Traditional New England cooking has always paid some attention to the seasons, at least with its use of fruits and vegetables. Cod might be good to eat any time of year, but in New England you eat apples and cider in the fall, squash and potatoes and root vegetables in early winter, parsnips in late winter, fiddleheads and dandelion greens in earliest spring, peas and new potatoes and salmon for the fourth of July, green beans and blueberries in mid-summer, crookneck squash and corn-on-the-cob in the summer, and then back to apples in the fall. And cranberries.
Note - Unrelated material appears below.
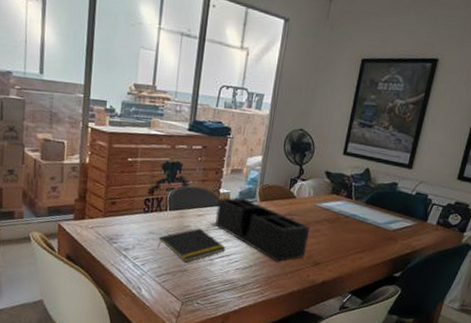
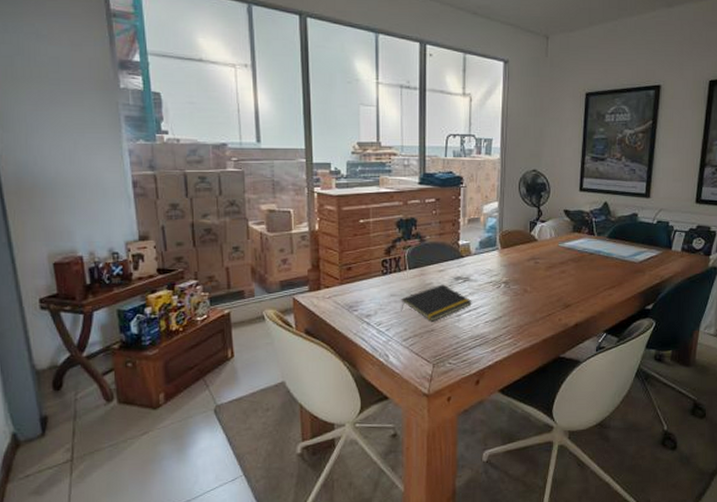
desk organizer: present [215,197,309,262] -> none [457,247,556,310]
When cranberries first appear in the grocery store in October, somehow my whole being is ready to be obsessed by them. I’m ready for their deep red color, so red it’s almost black at times, like the leaves on certain October Red Maples, or on the Red Oaks in early November. I’m ready for the tart burst of flavor you get when you crunch them between your teeth, for I like best to eat them raw. The first time I found cranberries growing wild, I saw a spark of red at the edge of a swampy area, and I bent down to see what it was, that little bit of red caught in a tangle of leafless twigs and stems: a cranberry. I picked it and ate it right there, and it brightened up a dark November afternoon, and I ate another and another, all of the few I could find.
So I’ve taken to eating lots of cranberries mixed in granola in the morning, and even a small handful as a mid-day snack now and then. Sometimes when you eat them plain they’re so tart they kind of take you by surprise and pucker up your mouth and catch your breath, just a little, but I even like that. When the days are quickly getting shorter, and the sun keeps getting lower in the horizon, that burst of tartness is like seeing the burst of a last red tree in the setting sun on an otherwise gray leafless hillside. It gets you in your heart, and you might even gasp a little with the stark tart beauty of it.
For about two months, I crave and eat cranberries. They’re exactly the right food for this time of year, in this place. Fresh cranberries will probably disappear from the grocery store by early December, but that’s OK because by then I will be tired of them, and will have moved on to the soft boiled comforts of root vegetables: rutabaga, potato, kohlrabi, celery root, carrot.